Essentially, The Hulk is an extremely forgettable film.  There aren't any supercool moments to tell your friends about.  It looks like a computer game.  Ang Lee doesn't add much, and sadly, even Jennifer Connelly with her extreme beauty doesn't make the film compelling.  It's kind of intense for kids, too.  There isn't a whole lot of humor, which even the comic had in abundance.  It lacks a coherent ending.  It's kind of a let down.  But it'll do huge business because it's got a lot of promotional muscle behind it, and many people will see it to make sure they aren't missing anything. 

If you love the Hulk comic, maybe you'll enjoy this.  If you love the idea of a "Frankenstein meets Jekyll and Hyde" character, maybe this will appeal.  It lacks the fun and excitement of Spiderman and X-Men I and II, it's sadly much more like the mediocre Daredevil.  It's not great.  Despite it all, it's guaranteed: Hulk -- Smash! 

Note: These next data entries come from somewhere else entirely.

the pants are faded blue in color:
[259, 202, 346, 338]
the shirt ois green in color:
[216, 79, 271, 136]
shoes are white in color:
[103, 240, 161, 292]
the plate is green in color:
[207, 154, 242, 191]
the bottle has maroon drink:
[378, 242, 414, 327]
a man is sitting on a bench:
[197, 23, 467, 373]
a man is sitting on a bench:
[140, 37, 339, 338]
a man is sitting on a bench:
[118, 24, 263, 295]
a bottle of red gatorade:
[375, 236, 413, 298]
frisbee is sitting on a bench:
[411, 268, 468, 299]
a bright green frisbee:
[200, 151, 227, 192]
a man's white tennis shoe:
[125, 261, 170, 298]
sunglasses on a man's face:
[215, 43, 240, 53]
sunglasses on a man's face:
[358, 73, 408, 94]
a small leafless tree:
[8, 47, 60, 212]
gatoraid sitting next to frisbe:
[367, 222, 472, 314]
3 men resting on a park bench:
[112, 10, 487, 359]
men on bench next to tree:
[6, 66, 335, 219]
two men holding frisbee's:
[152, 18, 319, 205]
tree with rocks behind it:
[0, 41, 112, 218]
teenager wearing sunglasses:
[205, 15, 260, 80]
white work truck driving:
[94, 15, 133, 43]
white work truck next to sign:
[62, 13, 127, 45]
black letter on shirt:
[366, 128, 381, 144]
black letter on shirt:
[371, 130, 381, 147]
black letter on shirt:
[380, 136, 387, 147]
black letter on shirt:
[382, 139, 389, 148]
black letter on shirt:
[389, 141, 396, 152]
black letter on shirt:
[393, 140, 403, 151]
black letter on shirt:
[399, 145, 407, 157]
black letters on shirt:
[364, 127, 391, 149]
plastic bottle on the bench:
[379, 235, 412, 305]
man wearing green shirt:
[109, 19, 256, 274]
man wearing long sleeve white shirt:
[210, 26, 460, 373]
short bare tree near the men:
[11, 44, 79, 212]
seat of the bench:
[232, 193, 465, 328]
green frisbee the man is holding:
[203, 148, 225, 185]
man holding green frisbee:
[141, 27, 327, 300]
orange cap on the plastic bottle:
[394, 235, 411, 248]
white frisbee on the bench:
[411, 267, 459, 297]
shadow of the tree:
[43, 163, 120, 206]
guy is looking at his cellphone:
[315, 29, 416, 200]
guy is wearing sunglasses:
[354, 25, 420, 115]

Box Office Prediction: It'll do huge opening weekend (biggest June opening ever) and fall off very quickly.  $80 million first weekend, maybe $145 million total US

Expectation from the Title: The Louis Anderson story.

Mother's Rule (Always Say Something Good About Everything):  Green is a very good color for him.

The Pros: Jennifer Connelly (so beautiful), Eric Bana, Nick Nolte, and Sam Elliott all give solid and serious performances.  Lou Ferrigno is in it (and no, he's not dead.  He's deaf, not dead.)

The Cons: Everything else.  Completely unconvincing computer generated Hulk, convoluted ending, no spectacular or memorable scenes.  Too much talky, too little smashy.